However, the disparity between the Ravens’ ability to move the ball and ability to score feeds right into the strength of the Cunningham philosophy. Think about the Thanksgiving game—in some cases, the end zone is the Lions’ best defender. Removing the 20+ pass as a threat allows the Lions’ front seven to play more aggressively, and it allows the secondary to keep the play in front of them. It’s possible that the Lions could hold the Ravens to even fewer points than I projected above.
Then again, the Ravens are at home, 6-6, fighting for a playoff spot, and recovering from a crushing Monday Night Football loss to the Packers. It’s entirely possible that the Ravens come out looking to take out their frustrations on the Lions, and blow them out of the stadium.
Scott Linehan vs. Greg Mattison
I got nothin’.
Seriously, though, Greg Mattison’s NFL resumé is as long as last year. Depsite a long, decorated tenure as a coordinator in the college ranks—think Florida, Notre Dame, and U-of-M—Mattison was hired last season by then-new head coach John Harbaugh to coach the linebackers. When Rex Ryan left in the offseason to coach the Jets, Harbaugh promoted Mattison instead. While the Ravens’ philosophy has stayed the same—aggressive, blitzing, no-holds-barred defense—I don’t believe that calling a man with 38 years of coaching experience a “disciple” of a man he worked under for one year is accurate. Just for the record, though:
When Scott Linehan’s horrible 2007 Rams offense that could sort-of run a little bit met the Ravens’ defense that allowed no running whatsoever, practically no points happened. I don’t believe that this has any bearing on this Sunday’s contest.
However, the fact that Scott Linehan’s scoring offense is ranked 24th in the NFL, and Baltimore’s defense is ranked 4th? That will have an awful lot of bearing on this Sunday’s contest. Note, though, that that number keeps inching higher; at 18.1 points per game, the Lions are rapidly approaching the top of the bottom third of the league. That, frankly, is ridiculous to point to as a positive, but such has been the state of the franchise.

_Task requirements:_
1. From the Lions–Ravens preview, translate this sentence into Spanish: "I don’t believe that this has any bearing on this Sunday’s contest."
2. Extend the Lions–Ravens preview past its final sentence.
The records that come after this preview are separate material.

_Data extracts:_
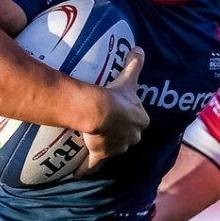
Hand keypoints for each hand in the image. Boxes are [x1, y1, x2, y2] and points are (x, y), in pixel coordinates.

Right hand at [77, 48, 149, 175]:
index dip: (131, 118)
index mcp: (140, 121)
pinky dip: (86, 168)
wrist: (99, 110)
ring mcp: (116, 149)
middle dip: (121, 134)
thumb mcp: (128, 78)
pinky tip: (79, 172)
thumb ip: (135, 63)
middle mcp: (132, 138)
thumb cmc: (116, 95)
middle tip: (109, 127)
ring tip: (96, 142)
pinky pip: (92, 165)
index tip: (122, 114)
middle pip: (128, 137)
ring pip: (112, 150)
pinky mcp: (100, 156)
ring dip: (106, 148)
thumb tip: (140, 47)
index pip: (138, 121)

_Responses by task:_
1. No creo que esto tenga ninguna relevancia en el partido de este domingo.

2.
Given a complete lack of data to work with, I can only project the Lions’ offensive production to meet expectations, given the current performance of the two units this year. They should fall significantly short of their season average in points scored, while meeting or falling just shy of their passing and rushing effectiveness norms: 9-13 points, 5.00-5.50 YpA, and 3.50-4.00 YpC. I have very low confidence in this prediction.
Unfortunately, with Matt Stafford already announced as inactive for this contest, that offense won’t be there. Given that Megatron will be relatively healthy, I expect the offense’s play to be closer the Steelers game than the first Packers game—but we can’t be sure. The Lions’ offense IS trending toward respectability, but the leader and triggerman is gone, and they’re playing their second straight road game against a top 5 scoring defense. I don’t see any way the Lions surprise here, unless turnover margin or special teams swings the game wildly in the Lions’ favor—and that’s a long shot, indeed.
I’m sticking with the data here, folks, shaky though it might be: 21-24 points for the Ravens, and 9-13 points for the Lions.